■ **Fragment dokumentu**:
☆ ☆ ☆ ☆ ☆ ☆ ☆

Spółka zawierała umowy o pracę z osobami, które zatrudniała na czas nieokreślony na stanowiskach m.in. murarza-cieśli i murarza. W każdej z zawartych umów o pracę, określając miejsce jej wykonywania, wskazano „na prowadzonych przez pracodawcę miejscach budów w obrębie miasta" bądź „w miejscach budów wykonywanych przez pracodawcę". W całym okresie zatrudnienia zainteresowani za swoją zgodą wielokrotnie wykonywali prace poza granicami Polski, na terenie Belgii, przy czym wszelkie koszty związane z ich dojazdem i zakwaterowaniem w Belgii oraz diety pokrywał pracodawca.
W trakcie postępowania przypomniano, że zgodnie z dyspozycją art. 18 ust. 1 ustawy z 13 października 1998 r. o systemie ubezpieczeń społecznych podstawę wymiaru składek na ubezpieczenia emerytalne i rentowe ubezpieczonych wymienionych w art. 6 ust. 1 pkt 1–3 i pkt 18a, w tym zatrudnionych pracowników, stanowi przychód, o którym mowa w art. 4 pkt 9 tej ustawy, czyli przychód w rozumieniu przepisów ustawy z 26 lipca 1991 r. o podatku dochodowym od osób fizycznych z tytułu zatrudnienia w ramach stosunku pracy. Podróżą służbową, stosownie do art. 775 § 1 k.p., jest każdy wyjazd pracownika na polecenie pracodawcy poza miejscowość, w której znajduje się siedziba pracodawcy, lub poza stałe miejsce pracy w celu wykonania zadania służbowego. Sąd Apelacyjny podzielił stanowisko sądu pierwszej instancji, że zamiarem zainteresowanych jako pracowników i odwołującej się spółki jako pracodawcy było wysyłanie pracowników w podróż służbową za granicę, zaś wyjazdy na budowy do Belgii stanowiły zdarzenia incydentalne, albowiem stałym miejscem pracy zainteresowanych były „prowadzone przez pracodawcę miejsca budów". W ramach tej delegacji pracodawca zapewniał pracownikom nocleg i obciążały go diety.

☆ ☆ ☆ ☆ ☆ ☆ ☆

■ **Dostarczone rekordy**:
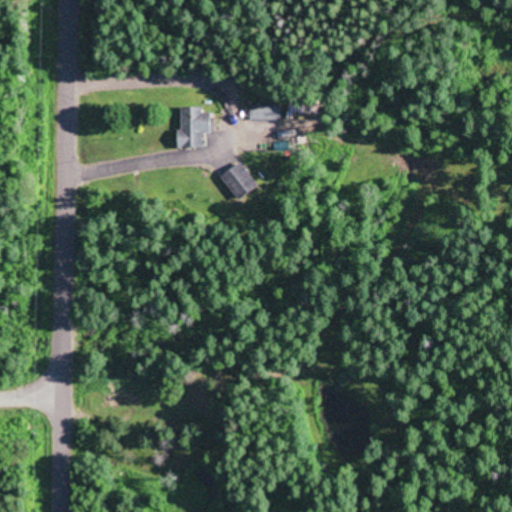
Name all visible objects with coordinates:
building: (264, 110)
building: (193, 126)
building: (240, 179)
road: (60, 255)
road: (31, 394)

☆ ☆ ☆ ☆ ☆ ☆ ☆

■ **Zadanie do wykonania**:
Kontynuuj tekst o wyjazdach pracowników spółki na budowy w Belgii, zaczynając zaraz po jego ostatnim zdaniu.

■ **Wynik ćwiczenia**:
Po rozpoznaniu skargi kasacyjnej złożonej przez organ rentowy Sąd Najwyższy podzielił podniesione w niej zarzuty. Uznał bowiem, że trafne jest stanowisko ZUS, iż podstawa wymiaru składek na ubezpieczenia społeczne zainteresowanych powinna być ustalona zgodnie z § 2 ust. 1 pkt 16 rozporządzenia. Status pracowników wysłanych znajduje odzwierciedlenie w ustaleniu składników wynagrodzenia mających uzupełniać wynagrodzenie za wykonaną pracę, ze względu na to, że ich sytuacja generuje wyższe niż zwykle wydatki na utrzymanie, choć wykazuje tylko podobieństwo do przebywania w podróży służbowej. Pracownicy zatrudnieni za granicą u polskiego pracodawcy nie odbywają podróży służbowej. Wysłanym do takiej pracy nie przysługują diety. Ich równowartość odlicza się jednak od podstawy oskładkowania. W związku z tym ustalenie podstawy wymiaru składek na ubezpieczenia społeczne wymaga pominięcia wyłącznie równowartości diet, ale już nie ryczałtów za noclegi. Przychód z tytułu ponoszenia przez pracodawcę kosztów zakwaterowania pracowników za granicą stanowi podstawę wymiaru składek na ubezpieczenia społeczne (por. wyrok Sądu Najwyższego z 23 kwietnia 2013 r., I UK 600/12). Zacytowanie in extenso poglądu SN co do przesądzenia, że zainteresowani pracownicy zatrudnieni za granicą u polskiego pracodawcy nie odbywali podróży służbowej, stąd – z woli prawodawcy – nie mogły być im wypłacane diety, powoduje, że podstawa wymiaru składek na ubezpieczenia społeczne nie podlega zmniejszeniu w oparciu o § 2 ust. 1 pkt 15 rozporządzenia, lecz jest ustalana, jak trafnie przyjął ZUS, na podstawie § 2 ust. 1 pkt 16 tego rozporządzenia, z uwzględnieniem ulgi w opłacaniu składek na ubezpieczenia społeczne zbliżonej do ulgi z tytułu przebywania w podróży służbowej ze względu na świadczenie pracy poza stałym miejscem zamieszkania, generującej wyższe niż zwykle wydatki na utrzymanie.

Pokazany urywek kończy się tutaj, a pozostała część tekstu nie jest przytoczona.